TASKS FOR THIS EXERCISE ▸
a: In the text on sugar, how many pounds of sugar does the average American consume each year?
b: Copy the part of the text on sugar between "The problem is" and "healthy body weight.", inclusive.
c: Rewrite the paragraph of the text on sugar that begins "The problem is that those desserts" in fewer words, keeping its main facts.

Did you know that the average American consumes 140 pounds of sugar each year?
Do you think you could cut your sweets back to 3 servings per week? For most people this may sound extremely difficult, especially if you're the typical American who loves to top off a good meal with a great dessert.
The problem is that those desserts often contain lots of refined sugars and flours, which have little to no nutritional benefit. Also, most are high in fat and calories, making it more challenging to reach or maintain a healthy body weight.
For this intention, you are going to try to limit your dessert consumption.
Do you think you can put that bossy “sweet tooth” in its place?
Let’s face it, everyone knows that a large bowl of ice cream every night will make you fat and ill, and yet they still surrender. The doughnuts, sitting around in the breakroom...they don’t even make it until noon. Sugar wins again. But why? Is it because we are weak and lack will power? Or is it something else?

EXCERPTED RECORDS ▸
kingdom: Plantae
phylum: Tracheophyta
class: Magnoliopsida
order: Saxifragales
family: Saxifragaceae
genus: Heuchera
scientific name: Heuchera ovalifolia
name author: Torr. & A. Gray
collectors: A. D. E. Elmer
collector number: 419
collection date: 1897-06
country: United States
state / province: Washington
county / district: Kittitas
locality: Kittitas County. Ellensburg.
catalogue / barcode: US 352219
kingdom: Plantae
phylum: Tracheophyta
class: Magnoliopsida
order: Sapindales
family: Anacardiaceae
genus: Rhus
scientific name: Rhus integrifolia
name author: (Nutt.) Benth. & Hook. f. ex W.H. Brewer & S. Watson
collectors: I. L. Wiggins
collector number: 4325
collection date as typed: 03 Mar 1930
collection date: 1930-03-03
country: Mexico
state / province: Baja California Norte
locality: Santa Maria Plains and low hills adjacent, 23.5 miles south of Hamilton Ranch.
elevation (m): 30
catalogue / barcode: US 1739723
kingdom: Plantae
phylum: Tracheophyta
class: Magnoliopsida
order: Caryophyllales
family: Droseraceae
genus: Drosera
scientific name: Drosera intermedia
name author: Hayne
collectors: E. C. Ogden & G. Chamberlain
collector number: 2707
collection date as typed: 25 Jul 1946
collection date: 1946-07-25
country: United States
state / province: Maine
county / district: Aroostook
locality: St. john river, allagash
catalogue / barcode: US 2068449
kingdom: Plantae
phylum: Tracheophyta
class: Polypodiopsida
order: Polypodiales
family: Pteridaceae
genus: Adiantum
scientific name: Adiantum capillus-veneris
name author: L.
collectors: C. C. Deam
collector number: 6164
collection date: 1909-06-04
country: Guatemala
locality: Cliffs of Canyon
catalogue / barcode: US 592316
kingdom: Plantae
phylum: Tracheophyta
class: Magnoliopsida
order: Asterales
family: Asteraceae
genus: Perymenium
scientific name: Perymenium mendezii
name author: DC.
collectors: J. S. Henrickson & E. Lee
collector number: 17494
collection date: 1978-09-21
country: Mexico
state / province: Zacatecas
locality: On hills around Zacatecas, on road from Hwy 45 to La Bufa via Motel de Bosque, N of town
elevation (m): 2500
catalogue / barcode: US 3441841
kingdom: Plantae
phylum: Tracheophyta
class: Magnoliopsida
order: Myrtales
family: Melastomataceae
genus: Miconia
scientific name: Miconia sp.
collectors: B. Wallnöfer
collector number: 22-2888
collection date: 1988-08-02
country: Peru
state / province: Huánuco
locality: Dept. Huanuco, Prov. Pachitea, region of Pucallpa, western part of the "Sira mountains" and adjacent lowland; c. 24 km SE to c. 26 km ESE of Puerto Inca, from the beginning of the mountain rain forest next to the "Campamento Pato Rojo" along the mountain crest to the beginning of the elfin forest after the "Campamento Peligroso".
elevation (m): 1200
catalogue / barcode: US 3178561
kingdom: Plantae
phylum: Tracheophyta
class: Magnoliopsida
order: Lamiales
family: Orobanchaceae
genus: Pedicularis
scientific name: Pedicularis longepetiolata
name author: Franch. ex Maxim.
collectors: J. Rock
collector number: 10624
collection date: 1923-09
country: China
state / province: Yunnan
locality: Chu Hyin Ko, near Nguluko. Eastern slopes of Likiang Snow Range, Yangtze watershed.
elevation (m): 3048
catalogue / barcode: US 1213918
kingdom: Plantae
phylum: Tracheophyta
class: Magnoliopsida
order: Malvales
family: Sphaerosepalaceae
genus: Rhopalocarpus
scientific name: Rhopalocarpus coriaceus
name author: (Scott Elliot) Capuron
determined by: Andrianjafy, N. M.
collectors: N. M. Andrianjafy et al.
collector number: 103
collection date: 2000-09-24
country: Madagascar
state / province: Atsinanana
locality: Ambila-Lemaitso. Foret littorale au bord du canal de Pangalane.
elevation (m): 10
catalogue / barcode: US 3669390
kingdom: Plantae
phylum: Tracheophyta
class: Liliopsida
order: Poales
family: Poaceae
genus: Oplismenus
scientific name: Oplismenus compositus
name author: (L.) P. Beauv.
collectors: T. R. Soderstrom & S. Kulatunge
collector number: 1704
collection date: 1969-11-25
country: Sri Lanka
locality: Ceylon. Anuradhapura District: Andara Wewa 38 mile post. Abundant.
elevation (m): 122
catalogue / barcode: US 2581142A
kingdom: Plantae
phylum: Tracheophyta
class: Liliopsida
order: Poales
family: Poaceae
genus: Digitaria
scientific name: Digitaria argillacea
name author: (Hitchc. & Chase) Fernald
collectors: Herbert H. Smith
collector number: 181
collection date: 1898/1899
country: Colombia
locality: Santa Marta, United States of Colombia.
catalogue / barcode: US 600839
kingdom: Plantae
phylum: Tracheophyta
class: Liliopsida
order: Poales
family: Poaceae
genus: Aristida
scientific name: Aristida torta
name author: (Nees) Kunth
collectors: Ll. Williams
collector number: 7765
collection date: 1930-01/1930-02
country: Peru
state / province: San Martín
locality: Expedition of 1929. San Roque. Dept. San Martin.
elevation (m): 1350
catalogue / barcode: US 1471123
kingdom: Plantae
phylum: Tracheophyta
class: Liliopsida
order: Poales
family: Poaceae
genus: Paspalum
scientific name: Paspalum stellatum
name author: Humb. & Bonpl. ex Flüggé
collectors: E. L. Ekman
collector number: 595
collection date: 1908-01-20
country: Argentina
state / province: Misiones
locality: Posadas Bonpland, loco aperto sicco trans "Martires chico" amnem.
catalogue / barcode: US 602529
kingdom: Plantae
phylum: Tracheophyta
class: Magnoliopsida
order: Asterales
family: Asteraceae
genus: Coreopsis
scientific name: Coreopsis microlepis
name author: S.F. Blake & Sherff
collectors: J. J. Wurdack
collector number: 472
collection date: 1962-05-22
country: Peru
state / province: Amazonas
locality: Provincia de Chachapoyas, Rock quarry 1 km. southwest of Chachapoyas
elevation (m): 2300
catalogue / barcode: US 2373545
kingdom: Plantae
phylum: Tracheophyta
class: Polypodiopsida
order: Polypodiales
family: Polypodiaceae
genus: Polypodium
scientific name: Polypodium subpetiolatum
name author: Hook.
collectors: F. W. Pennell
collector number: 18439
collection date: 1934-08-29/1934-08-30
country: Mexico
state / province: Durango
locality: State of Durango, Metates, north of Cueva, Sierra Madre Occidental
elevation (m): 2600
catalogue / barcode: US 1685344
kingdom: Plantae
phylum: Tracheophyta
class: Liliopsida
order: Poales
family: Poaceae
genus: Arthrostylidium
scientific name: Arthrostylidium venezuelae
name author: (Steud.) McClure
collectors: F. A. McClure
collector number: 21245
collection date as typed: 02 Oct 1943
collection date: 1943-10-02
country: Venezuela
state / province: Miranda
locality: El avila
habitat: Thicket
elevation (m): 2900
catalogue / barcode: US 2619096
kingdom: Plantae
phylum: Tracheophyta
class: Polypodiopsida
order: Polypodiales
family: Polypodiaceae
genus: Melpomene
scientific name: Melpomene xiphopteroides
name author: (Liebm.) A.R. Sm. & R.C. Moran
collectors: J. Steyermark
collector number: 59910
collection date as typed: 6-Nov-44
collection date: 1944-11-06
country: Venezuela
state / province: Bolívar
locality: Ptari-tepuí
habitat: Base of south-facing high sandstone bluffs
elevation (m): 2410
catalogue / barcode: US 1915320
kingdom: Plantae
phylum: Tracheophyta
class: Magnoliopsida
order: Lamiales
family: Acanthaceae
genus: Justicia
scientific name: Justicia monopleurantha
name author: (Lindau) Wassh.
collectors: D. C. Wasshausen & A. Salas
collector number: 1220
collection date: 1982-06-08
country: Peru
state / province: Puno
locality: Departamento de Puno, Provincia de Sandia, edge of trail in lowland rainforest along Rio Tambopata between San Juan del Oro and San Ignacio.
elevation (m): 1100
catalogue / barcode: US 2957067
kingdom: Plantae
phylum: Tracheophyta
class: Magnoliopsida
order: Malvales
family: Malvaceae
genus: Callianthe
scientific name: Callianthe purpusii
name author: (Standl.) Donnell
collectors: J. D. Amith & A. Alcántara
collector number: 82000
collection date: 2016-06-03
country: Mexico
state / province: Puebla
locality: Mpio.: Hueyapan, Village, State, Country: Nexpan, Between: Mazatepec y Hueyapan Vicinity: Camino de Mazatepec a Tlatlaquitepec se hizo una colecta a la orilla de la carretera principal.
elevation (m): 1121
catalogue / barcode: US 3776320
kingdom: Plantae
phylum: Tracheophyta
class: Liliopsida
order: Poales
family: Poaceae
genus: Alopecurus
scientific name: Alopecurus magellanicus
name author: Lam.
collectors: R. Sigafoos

ANSWERS TO THE TASKS ▸
a: 140 pounds.

b:
The problem is that those desserts often contain lots of refined sugars and flours, which have little to no nutritional benefit. Also, most are high in fat and calories, making it more challenging to reach or maintain a healthy body weight.

c: Desserts often contain refined sugars and flours with little to no nutritional benefit, and most are high in fat and calories, which makes it harder to reach or keep a healthy body weight.